LEE HOCHBERG: And the
inner-city infrastructure upon which low- income
people like Baker depend, doesn't exist in the older
suburbs to which they're moving. Critics say planners
should've anticipated that when they put the boundary
into place.
JERRY JOHNSON: The
huge problem is how do you serve this population?

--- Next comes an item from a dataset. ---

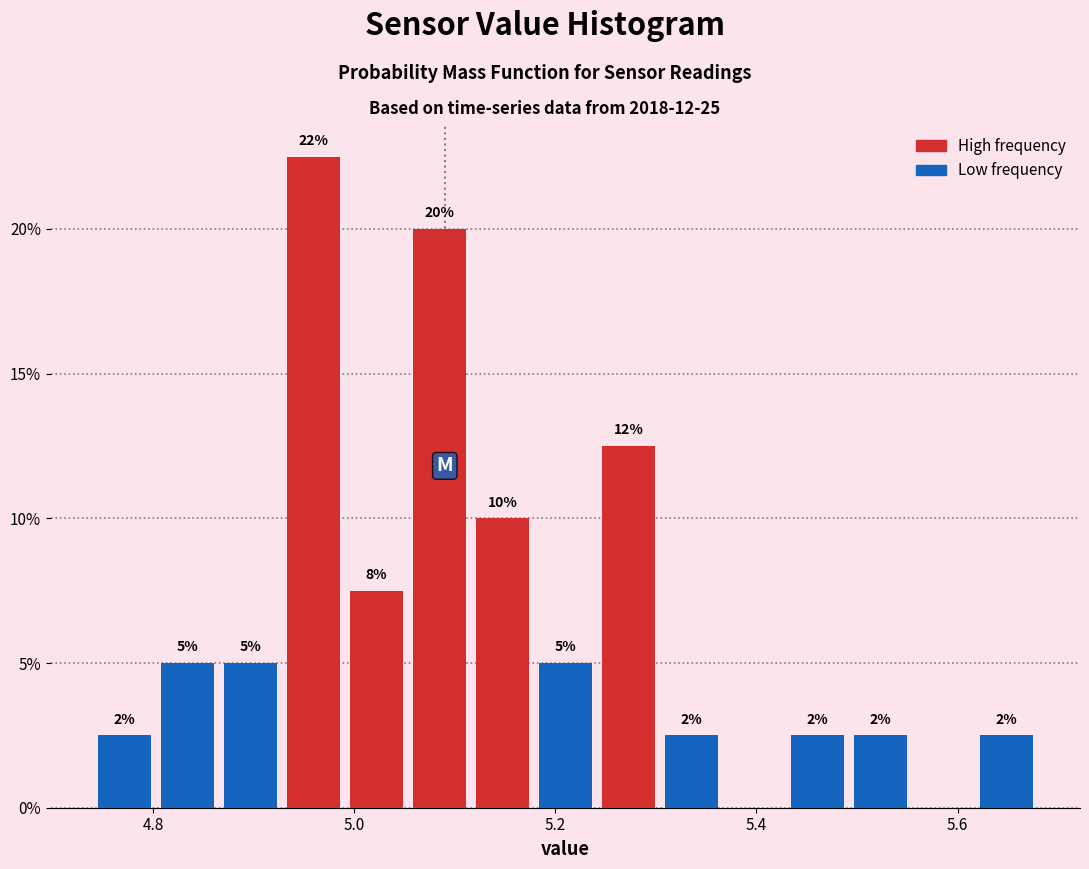

Around what value on the x-axis is the tallest bar? Give the approximate position of its centre, as read against the axis.

4.96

They're no longer concentrated, they're very difficult
to serve. And, you know, they don't line up very well
for transit now, in a ring around the metropolitan
area that's roughly three miles out of the center.
LEE HOCHBERG: But
policy analysts say it's unfair to blame all of the
price increases on the growth boundary. Ethan Seltzer
directs Portland state university's institute of
Portland metropolitan studies.
ETHAN SELTZER, Land
Use Analyst: The price increases that we've seen here
have not been out of bounds, compared to price
increases that have been seen in places like salt lake
city. The growth across the west has been affecting
prices dramatically in every metropolitan area.
LEE HOCHBERG: And
political leaders accuse developers of demagoguing the
issue to erode support for the boundary. Mike Burton
heads the Portland- area regional government. He says
there are still 35,000 vacant acres inside the
boundary-- enough for a 20-year supply of new homes--
but they're just not the most profitable parcels for
builders to build upon.
MIKE BURTON, Portland
Area Regional Government: Those folks have built
subdivisions and malls, and want to do them easy,
cheap, and they're trying to make as much money right
now as they possibly can before the market begins to
flatten out.
LEE HOCHBERG: Faced
with the booming economy and the boundary, political
leaders are looking for ways to maintain the area's
noted livability. The government of suburban
Washington county now requires the giant chip-maker
Intel, the state's large manufacturer and an employer
of 11,000 in the county alone, to pay a fee if it
hires too many employees. For every manufacturing job
beyond 5,000 it adds in the next 15 years, it will owe
the county $1,000. County chairman Tom Brian.
TOM BRIAN, Washington
County Chairman: It's not jobs at any price. You know,
we want to encourage business, we've very pro-
business, we're just also pro- balance, pro-quality of
life. And that's really the message.
LEE HOCHBERG: Critics
blame the growth boundary for prompting such
disincentives to hiring, at a time when Portland still
has a 4% unemployment rate.
JERRY
JOHNSON: So we sort of get these perverse incentives
for an employer not to hire people, which is actually
what best serves the metropolitan area.
LEE HOCHBERG: For all
of its unintended results, Oregon leaders say the
boundary's opponents haven't come up with anything
better to keep sprawl out of the state's cherished
countryside.
ETHAN SELTZER: What
these guys are doing, essentially, is trying to
maintain the status quo of "let 'er rip"
development. And "let 'er rip" development
is not serving the needs that communities today have.
MIKE BURTON, Portland
Area Regional Government: Look at places that are now
having booms, like Colorado, where they're all... You
know, the sprawl issue in Colorado/Denver area has
businesses announcing to the government, "we may
move," as they did in Atlanta, "because the
quality of life here isn't any good." And here,
we have businesses paying to stay.
LEE
HOCHBERG: Such viewpoints are likely to be front and
center, as growth issues play a role in national as
well as state and local elections this fall.